Sat May 3 19:31:05 CDT 2008
On Sat, May 3, 2008 at 5:05 PM, Christopher Barker
<Chris.Barker@noaa.gov> wrote:
> Robert Kern wrote:
> > I can get a ~20% improvement with the following:
>
>
> > In [9]: def mycut(x, i):
> > ...: A = x[:i,:i]
> > ...: B = x[:i,i+1:]
> > ...: C = x[i+1:,:i]
> > ...: D = x[i+1:,i+1:]
> > ...: return hstack([vstack([A,C]),vstack([B,D])])
>
> Might it be a touch faster to built the final array first, then fill it:
>
> def mycut(x, i):
> r,c = x.shape
> out = np.empty((r-1, c-1), dtype=x.dtype)
> out[:i,:i] = x[:i,:i]
> out[:i,i:] = x[:i,i+1:]
> out[i:,:i] = x[i+1:,:i]
> out[i:,i+1:] = x[i+1:,i+1:]
> return out
>
> totally untested.
>
> That should save the creation of two temporaries.
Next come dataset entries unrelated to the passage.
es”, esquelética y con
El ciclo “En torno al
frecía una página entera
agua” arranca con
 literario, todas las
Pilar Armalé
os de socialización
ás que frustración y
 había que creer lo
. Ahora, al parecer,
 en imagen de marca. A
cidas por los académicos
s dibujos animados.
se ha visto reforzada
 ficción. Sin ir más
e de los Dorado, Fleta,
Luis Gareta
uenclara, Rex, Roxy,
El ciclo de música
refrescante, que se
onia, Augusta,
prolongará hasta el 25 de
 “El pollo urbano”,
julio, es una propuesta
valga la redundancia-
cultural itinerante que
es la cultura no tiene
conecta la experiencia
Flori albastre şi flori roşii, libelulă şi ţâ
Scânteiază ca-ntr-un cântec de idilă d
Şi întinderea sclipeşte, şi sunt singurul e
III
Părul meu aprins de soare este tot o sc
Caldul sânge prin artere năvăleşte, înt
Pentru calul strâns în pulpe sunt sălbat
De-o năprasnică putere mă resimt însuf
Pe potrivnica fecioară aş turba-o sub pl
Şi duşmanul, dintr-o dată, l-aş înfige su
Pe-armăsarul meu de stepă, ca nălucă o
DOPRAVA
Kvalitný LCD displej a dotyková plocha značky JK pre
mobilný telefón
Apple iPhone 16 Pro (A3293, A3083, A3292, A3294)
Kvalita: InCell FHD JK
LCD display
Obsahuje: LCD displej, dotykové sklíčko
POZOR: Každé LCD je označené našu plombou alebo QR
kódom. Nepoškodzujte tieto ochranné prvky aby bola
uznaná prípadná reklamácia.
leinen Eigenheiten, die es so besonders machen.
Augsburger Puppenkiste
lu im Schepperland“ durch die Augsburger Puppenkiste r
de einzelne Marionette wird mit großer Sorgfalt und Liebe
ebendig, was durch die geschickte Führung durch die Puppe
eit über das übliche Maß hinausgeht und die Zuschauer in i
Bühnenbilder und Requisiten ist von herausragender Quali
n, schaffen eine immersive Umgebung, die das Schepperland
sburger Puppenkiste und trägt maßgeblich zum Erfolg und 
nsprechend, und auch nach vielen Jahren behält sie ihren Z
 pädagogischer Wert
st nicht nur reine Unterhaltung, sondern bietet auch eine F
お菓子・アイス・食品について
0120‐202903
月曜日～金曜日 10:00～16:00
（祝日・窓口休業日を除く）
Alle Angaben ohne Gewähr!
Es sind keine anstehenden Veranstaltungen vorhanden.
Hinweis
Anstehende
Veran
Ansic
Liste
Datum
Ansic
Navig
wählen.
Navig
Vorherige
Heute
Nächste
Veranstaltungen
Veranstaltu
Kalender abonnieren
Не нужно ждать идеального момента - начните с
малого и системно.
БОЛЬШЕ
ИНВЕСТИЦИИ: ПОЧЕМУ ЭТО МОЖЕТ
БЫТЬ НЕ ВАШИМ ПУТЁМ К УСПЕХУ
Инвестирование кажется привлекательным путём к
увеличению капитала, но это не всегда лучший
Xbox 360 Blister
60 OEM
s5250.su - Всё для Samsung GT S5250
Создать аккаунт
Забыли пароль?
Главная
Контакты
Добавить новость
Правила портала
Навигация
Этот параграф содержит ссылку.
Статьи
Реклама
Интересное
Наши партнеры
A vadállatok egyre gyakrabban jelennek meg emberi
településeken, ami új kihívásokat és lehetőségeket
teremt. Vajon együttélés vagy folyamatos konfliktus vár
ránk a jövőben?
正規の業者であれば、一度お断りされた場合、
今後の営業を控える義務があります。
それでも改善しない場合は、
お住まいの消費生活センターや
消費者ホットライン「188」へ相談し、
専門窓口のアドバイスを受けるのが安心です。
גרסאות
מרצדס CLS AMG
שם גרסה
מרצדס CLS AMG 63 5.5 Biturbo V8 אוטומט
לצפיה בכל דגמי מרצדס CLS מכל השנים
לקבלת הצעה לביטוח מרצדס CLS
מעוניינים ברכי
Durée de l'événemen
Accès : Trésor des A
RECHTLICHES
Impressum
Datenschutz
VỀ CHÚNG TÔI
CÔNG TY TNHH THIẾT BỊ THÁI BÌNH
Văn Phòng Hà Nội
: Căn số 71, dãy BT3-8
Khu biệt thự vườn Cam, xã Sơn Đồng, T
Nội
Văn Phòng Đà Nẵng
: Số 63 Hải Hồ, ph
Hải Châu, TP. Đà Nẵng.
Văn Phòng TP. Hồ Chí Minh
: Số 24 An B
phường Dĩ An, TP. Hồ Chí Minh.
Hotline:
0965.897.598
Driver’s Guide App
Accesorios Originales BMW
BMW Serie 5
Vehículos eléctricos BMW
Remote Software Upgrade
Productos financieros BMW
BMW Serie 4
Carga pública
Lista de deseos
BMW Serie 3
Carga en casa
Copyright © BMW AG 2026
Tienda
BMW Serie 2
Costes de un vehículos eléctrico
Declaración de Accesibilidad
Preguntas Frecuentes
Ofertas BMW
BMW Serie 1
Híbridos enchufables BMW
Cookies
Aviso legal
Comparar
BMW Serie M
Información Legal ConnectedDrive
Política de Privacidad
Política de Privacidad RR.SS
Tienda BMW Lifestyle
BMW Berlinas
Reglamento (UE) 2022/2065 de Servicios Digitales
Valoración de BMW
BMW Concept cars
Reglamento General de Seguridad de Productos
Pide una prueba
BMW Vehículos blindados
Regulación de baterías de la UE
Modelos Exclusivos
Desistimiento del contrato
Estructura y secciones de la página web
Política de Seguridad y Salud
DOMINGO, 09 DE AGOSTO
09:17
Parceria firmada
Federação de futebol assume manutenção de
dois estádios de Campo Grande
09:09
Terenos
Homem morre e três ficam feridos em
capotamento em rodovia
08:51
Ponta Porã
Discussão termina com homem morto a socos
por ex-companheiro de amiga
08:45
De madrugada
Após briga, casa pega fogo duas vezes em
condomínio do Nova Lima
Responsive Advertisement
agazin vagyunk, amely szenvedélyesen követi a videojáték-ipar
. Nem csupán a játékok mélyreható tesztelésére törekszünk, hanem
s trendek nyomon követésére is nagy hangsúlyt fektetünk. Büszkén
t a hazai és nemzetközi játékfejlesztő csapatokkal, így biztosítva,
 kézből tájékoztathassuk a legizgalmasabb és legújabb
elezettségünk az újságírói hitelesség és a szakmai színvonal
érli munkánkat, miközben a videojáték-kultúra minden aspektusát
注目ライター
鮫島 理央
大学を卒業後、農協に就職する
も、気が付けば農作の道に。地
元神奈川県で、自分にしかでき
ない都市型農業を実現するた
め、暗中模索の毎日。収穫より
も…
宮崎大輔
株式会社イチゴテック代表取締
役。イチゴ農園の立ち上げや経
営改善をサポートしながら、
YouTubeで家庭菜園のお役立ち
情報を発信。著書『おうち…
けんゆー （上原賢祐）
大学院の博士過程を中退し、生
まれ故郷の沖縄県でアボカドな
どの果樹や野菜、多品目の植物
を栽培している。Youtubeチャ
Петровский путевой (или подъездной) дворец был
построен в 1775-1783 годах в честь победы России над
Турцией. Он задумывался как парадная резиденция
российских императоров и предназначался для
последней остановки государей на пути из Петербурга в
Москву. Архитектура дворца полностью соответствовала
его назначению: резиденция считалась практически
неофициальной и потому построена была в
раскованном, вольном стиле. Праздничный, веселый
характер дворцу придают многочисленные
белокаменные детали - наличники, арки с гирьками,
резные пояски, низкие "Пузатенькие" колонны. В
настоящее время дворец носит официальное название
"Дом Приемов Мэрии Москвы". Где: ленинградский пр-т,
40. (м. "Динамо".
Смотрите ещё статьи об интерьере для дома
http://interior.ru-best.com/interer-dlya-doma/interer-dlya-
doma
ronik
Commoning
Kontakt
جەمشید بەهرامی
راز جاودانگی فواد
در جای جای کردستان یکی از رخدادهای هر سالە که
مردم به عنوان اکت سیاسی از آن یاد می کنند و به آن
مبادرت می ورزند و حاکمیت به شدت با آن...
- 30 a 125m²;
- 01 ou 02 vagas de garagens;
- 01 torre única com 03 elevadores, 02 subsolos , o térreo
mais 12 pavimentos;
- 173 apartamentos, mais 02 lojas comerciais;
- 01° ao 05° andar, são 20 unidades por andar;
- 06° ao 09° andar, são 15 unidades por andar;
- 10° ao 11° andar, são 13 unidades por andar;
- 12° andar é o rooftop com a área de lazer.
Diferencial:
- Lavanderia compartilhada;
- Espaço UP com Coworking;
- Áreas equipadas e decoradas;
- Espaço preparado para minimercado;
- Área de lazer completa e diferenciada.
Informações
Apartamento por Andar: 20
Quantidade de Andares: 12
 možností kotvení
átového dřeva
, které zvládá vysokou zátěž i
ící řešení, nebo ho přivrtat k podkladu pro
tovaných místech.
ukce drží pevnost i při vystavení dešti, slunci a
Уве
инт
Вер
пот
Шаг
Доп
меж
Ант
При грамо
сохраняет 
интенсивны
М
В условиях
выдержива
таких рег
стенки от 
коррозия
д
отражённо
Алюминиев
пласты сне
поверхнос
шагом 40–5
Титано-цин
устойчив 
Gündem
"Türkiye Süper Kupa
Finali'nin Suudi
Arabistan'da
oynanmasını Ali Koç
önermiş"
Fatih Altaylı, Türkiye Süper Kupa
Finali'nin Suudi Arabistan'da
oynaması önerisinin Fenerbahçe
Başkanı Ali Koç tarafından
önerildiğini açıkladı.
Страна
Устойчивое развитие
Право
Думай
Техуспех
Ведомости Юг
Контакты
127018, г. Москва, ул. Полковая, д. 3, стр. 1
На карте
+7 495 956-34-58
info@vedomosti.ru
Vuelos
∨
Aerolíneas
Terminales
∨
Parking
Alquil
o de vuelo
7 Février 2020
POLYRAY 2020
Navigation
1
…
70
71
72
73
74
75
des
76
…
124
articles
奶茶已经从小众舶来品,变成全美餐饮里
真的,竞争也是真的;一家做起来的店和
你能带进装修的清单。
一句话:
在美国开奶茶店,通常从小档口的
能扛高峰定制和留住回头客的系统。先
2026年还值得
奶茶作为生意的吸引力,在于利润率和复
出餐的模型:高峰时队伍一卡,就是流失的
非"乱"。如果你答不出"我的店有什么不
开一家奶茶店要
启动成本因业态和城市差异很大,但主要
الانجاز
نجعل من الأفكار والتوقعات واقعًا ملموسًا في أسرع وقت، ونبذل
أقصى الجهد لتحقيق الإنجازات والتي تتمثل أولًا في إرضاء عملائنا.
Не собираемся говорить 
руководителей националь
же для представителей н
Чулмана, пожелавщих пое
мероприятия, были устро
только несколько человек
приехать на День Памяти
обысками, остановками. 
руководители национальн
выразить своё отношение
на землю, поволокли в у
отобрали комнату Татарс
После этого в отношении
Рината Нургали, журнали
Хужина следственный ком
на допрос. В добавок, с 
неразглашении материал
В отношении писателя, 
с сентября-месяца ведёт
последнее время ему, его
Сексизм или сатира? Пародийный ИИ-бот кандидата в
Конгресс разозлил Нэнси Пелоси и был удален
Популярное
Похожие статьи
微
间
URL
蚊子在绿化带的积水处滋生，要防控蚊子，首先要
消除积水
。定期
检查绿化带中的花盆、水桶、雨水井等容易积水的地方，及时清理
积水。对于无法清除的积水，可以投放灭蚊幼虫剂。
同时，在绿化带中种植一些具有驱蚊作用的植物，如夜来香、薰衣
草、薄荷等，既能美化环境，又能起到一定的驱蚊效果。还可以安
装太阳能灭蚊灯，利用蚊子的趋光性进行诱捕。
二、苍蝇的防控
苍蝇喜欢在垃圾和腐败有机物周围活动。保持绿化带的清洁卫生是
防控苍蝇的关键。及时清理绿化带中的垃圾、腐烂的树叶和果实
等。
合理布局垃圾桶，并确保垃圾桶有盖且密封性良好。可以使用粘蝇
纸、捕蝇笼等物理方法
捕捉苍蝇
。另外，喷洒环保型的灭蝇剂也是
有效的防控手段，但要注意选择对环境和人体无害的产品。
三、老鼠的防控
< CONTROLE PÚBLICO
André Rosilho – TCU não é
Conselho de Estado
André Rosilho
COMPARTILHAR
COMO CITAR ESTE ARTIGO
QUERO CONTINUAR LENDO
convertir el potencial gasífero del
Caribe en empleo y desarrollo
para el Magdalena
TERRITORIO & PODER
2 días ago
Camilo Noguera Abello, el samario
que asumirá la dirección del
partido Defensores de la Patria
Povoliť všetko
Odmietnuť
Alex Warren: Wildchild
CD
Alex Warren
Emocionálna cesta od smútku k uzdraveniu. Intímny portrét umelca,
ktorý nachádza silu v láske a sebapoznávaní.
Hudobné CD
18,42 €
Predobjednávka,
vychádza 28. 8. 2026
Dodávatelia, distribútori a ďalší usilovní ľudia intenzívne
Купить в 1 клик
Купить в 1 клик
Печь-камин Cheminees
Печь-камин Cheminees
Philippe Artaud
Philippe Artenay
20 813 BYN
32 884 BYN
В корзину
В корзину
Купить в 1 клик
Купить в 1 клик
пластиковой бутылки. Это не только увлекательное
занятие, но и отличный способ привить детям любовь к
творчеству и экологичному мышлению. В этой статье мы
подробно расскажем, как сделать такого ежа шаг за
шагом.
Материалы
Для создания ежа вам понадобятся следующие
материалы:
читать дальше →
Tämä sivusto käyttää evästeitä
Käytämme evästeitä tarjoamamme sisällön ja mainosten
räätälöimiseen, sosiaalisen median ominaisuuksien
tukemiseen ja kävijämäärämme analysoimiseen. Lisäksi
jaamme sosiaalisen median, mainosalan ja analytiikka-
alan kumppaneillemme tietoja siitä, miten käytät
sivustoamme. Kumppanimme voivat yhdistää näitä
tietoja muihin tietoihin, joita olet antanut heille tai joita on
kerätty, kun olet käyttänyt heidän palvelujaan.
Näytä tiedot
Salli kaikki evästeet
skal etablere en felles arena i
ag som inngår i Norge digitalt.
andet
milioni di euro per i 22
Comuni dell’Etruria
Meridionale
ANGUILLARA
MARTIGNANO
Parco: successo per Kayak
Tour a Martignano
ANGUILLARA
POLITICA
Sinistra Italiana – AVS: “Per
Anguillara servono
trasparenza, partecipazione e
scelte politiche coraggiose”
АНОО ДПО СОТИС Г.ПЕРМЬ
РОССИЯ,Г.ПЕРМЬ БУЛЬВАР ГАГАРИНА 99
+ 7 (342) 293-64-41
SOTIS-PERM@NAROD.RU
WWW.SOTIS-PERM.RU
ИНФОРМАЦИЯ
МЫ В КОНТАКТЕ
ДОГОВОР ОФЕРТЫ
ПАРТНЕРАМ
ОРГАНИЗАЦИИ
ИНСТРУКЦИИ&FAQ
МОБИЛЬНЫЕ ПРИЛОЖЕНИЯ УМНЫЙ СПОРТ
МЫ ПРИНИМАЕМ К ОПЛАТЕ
Initializing the array makes sense. And it is super fast:
>> timeit mycut(x, 6)
100 loops, best of 3: 7.48 ms per loop
>> timeit mycut2(x, 6)
1000 loops, best of 3: 1.5 ms per loop
The time it takes to cluster went from about 1.9 seconds to 0.7
seconds! Thank you.
When I run the single linkage clustering on my data I get one big
cluster and a bunch of tiny clusters. So I need to try a different
linkage method. Average linkage sounds good, but it sounds hard to
code.